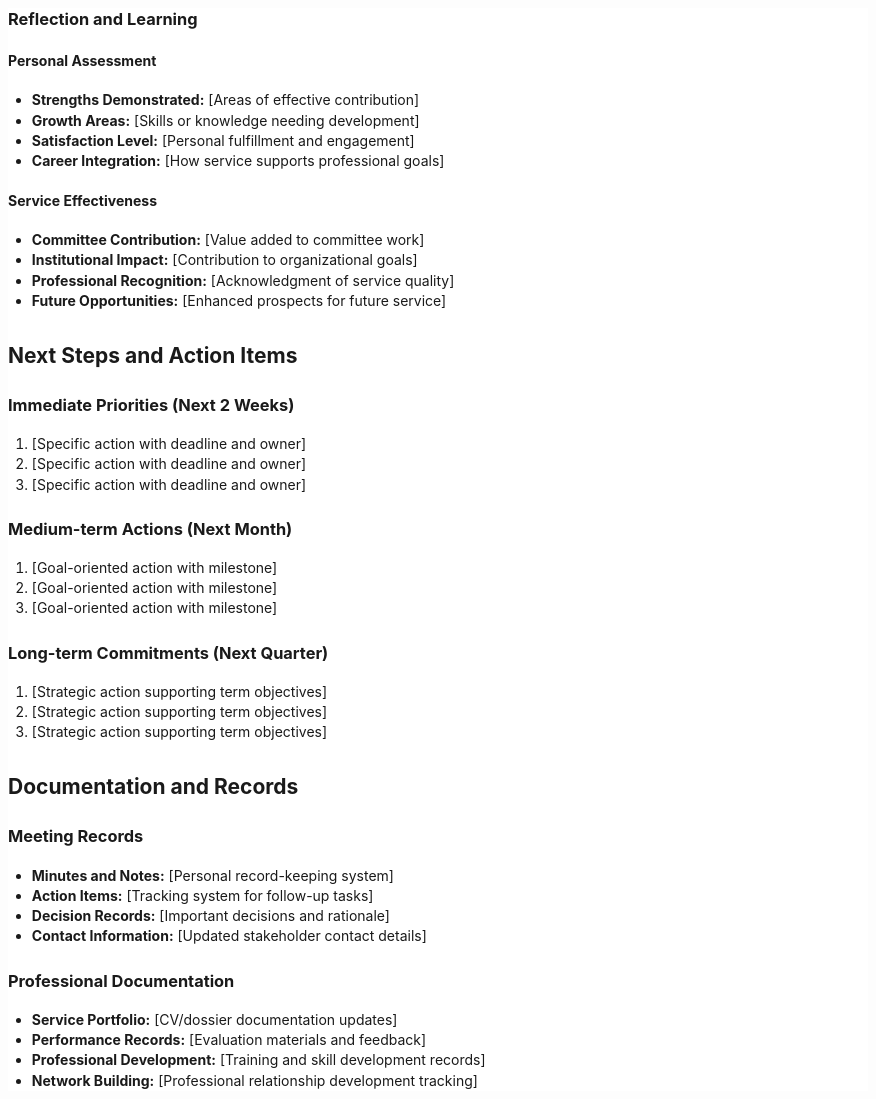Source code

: ### Reflection and Learning

#### Personal Assessment
- **Strengths Demonstrated:** [Areas of effective contribution]
- **Growth Areas:** [Skills or knowledge needing development]
- **Satisfaction Level:** [Personal fulfillment and engagement]
- **Career Integration:** [How service supports professional goals]

#### Service Effectiveness
- **Committee Contribution:** [Value added to committee work]
- **Institutional Impact:** [Contribution to organizational goals]
- **Professional Recognition:** [Acknowledgment of service quality]
- **Future Opportunities:** [Enhanced prospects for future service]

## Next Steps and Action Items

### Immediate Priorities (Next 2 Weeks)
1. [Specific action with deadline and owner]
2. [Specific action with deadline and owner]
3. [Specific action with deadline and owner]

### Medium-term Actions (Next Month)
1. [Goal-oriented action with milestone]
2. [Goal-oriented action with milestone]
3. [Goal-oriented action with milestone]

### Long-term Commitments (Next Quarter)
1. [Strategic action supporting term objectives]
2. [Strategic action supporting term objectives]
3. [Strategic action supporting term objectives]

## Documentation and Records

### Meeting Records
- **Minutes and Notes:** [Personal record-keeping system]
- **Action Items:** [Tracking system for follow-up tasks]
- **Decision Records:** [Important decisions and rationale]
- **Contact Information:** [Updated stakeholder contact details]

### Professional Documentation
- **Service Portfolio:** [CV/dossier documentation updates]
- **Performance Records:** [Evaluation materials and feedback]
- **Professional Development:** [Training and skill development records]
- **Network Building:** [Professional relationship development tracking]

◆ ◆ ◆ ◆ ◆ ◆ ◆

What you are asked to do:
Respond with the lines above, from the one that holds "1. [Strategic action" to the end of the listing, each repeated exactly, and with no other material.

Response area:
1. [Strategic action supporting term objectives]
2. [Strategic action supporting term objectives]
3. [Strategic action supporting term objectives]

## Documentation and Records

### Meeting Records
- **Minutes and Notes:** [Personal record-keeping system]
- **Action Items:** [Tracking system for follow-up tasks]
- **Decision Records:** [Important decisions and rationale]
- **Contact Information:** [Updated stakeholder contact details]

### Professional Documentation
- **Service Portfolio:** [CV/dossier documentation updates]
- **Performance Records:** [Evaluation materials and feedback]
- **Professional Development:** [Training and skill development records]
- **Network Building:** [Professional relationship development tracking]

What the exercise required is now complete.